Coronavirus “Restate a Casa”, la Pizza ve la portiamo noi

Pizzaioli e Pizzerie d’Italia si sono organizzati con la consegna a domicilio

di Antonio De Simone

Sono tanti i Pizzaioli che hanno chiuso la propria attività e tanti altri invece che continuano il proprio lavoro esclusivamente con l’asporto e la consegna a domicilio.
LO STATO NON CI AIUTA E NOI ANDIAMO AVANTI MA CON LE DOVUTE PRECAUZIONI

“Facebook” il social più famoso al mondo, da questa mattina è invaso di post di pizzerie che fanno sapere ai propri clienti che possono non rinunciare al piatto più famoso al mondo, la pizza, rispettando le normative dettate dal Ministero della Sanità, ovvero non facendo ammassare le persone all’interno del locale.

Pizza d’asporto e consegna a domicilio

Nel caso della pizza d’asporto, ovvero quando il cliente si reca in pizzeria, fanno entrare uno per volta, ordina, paga e aspetta fuori dal locale che gli viene consegnata la pizza/e, rispettando la distanza di 1 metro dalle altre persone.

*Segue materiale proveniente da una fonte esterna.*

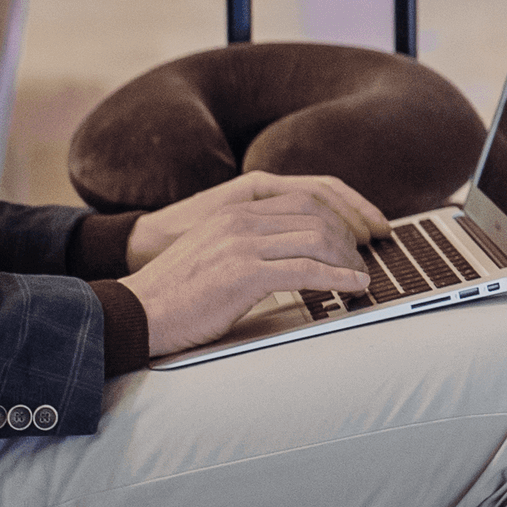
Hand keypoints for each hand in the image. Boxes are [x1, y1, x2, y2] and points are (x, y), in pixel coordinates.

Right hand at [125, 171, 388, 269]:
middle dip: (351, 233)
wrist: (139, 311)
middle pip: (317, 212)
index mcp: (235, 208)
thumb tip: (291, 253)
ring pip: (317, 238)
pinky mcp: (244, 273)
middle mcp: (241, 218)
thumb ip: (248, 240)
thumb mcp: (213, 249)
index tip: (362, 230)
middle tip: (367, 255)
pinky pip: (307, 271)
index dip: (341, 211)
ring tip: (361, 275)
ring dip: (348, 258)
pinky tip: (355, 287)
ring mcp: (242, 243)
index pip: (304, 196)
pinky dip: (339, 279)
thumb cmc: (177, 292)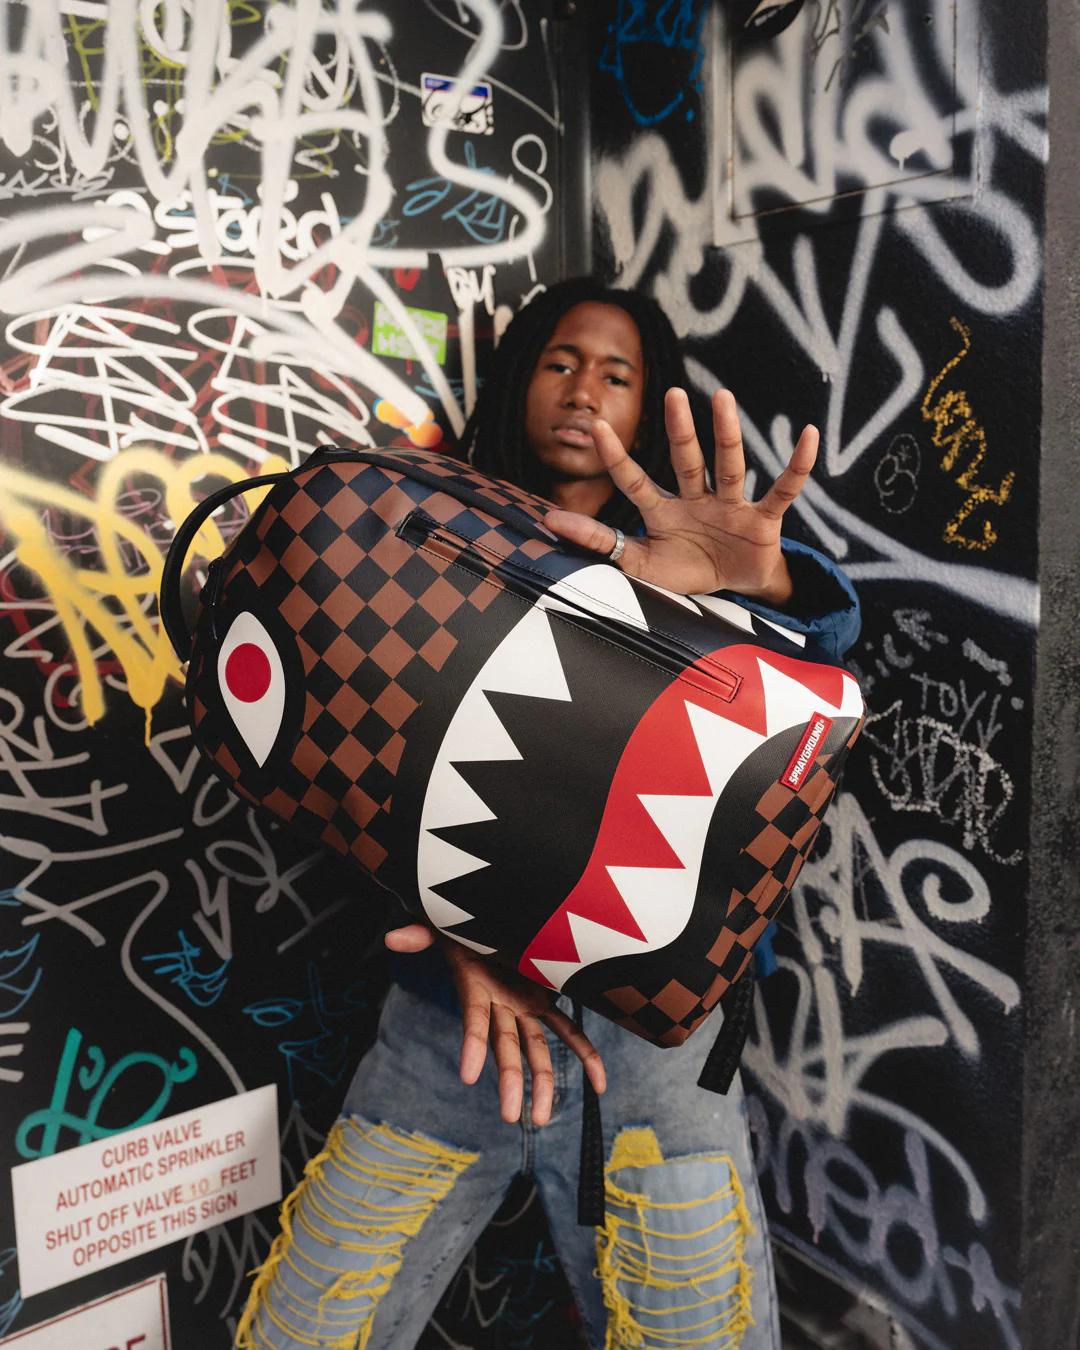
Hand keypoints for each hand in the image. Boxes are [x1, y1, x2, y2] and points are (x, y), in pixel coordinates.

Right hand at [384, 923, 606, 1124]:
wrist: (488, 921)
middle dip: (509, 1082)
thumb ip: (420, 934)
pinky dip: (586, 1054)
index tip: (467, 1076)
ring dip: (542, 1084)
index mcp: (476, 990)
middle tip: (510, 1117)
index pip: (474, 1023)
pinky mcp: (545, 1000)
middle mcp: (500, 1007)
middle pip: (506, 1049)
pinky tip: (601, 1084)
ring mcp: (523, 1007)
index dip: (472, 1047)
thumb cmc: (461, 926)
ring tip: (541, 1120)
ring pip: (536, 1051)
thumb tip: (393, 938)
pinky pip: (570, 1030)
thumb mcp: (441, 927)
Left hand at [543, 388, 817, 606]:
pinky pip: (784, 489)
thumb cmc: (687, 570)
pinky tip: (807, 436)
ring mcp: (731, 506)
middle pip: (686, 460)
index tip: (595, 427)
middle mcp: (697, 499)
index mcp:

Chiaramente, il personale addetto opererà con tutte le dovute precauzioni, ovvero utilizzando mascherina e guanti senza avere contatto con i soldi.

Non esco di casa ma non rinuncio alla pizza

Per coloro che hanno deciso di non uscire di casa per paura del contagio ma che non intendono rinunciare alla pizza, state tranquilli, sono tantissime le pizzerie che si sono adoperate al meglio per effettuare la consegna a domicilio. In che modo?

La sicurezza prima di tutto, mascherine e guanti in lattice

Innanzitutto adoperando le stesse precauzioni di cui sopra all’interno del locale (mascherine e guanti in lattice). La consegna, viene effettuata da personale del locale comodamente al proprio domicilio, muniti di mascherine e guanti in lattice i quali verranno indossati nuovi per ogni consegna effettuata.

Non rinunciamo alla pizza, aiutiamo questa categoria e le loro famiglie.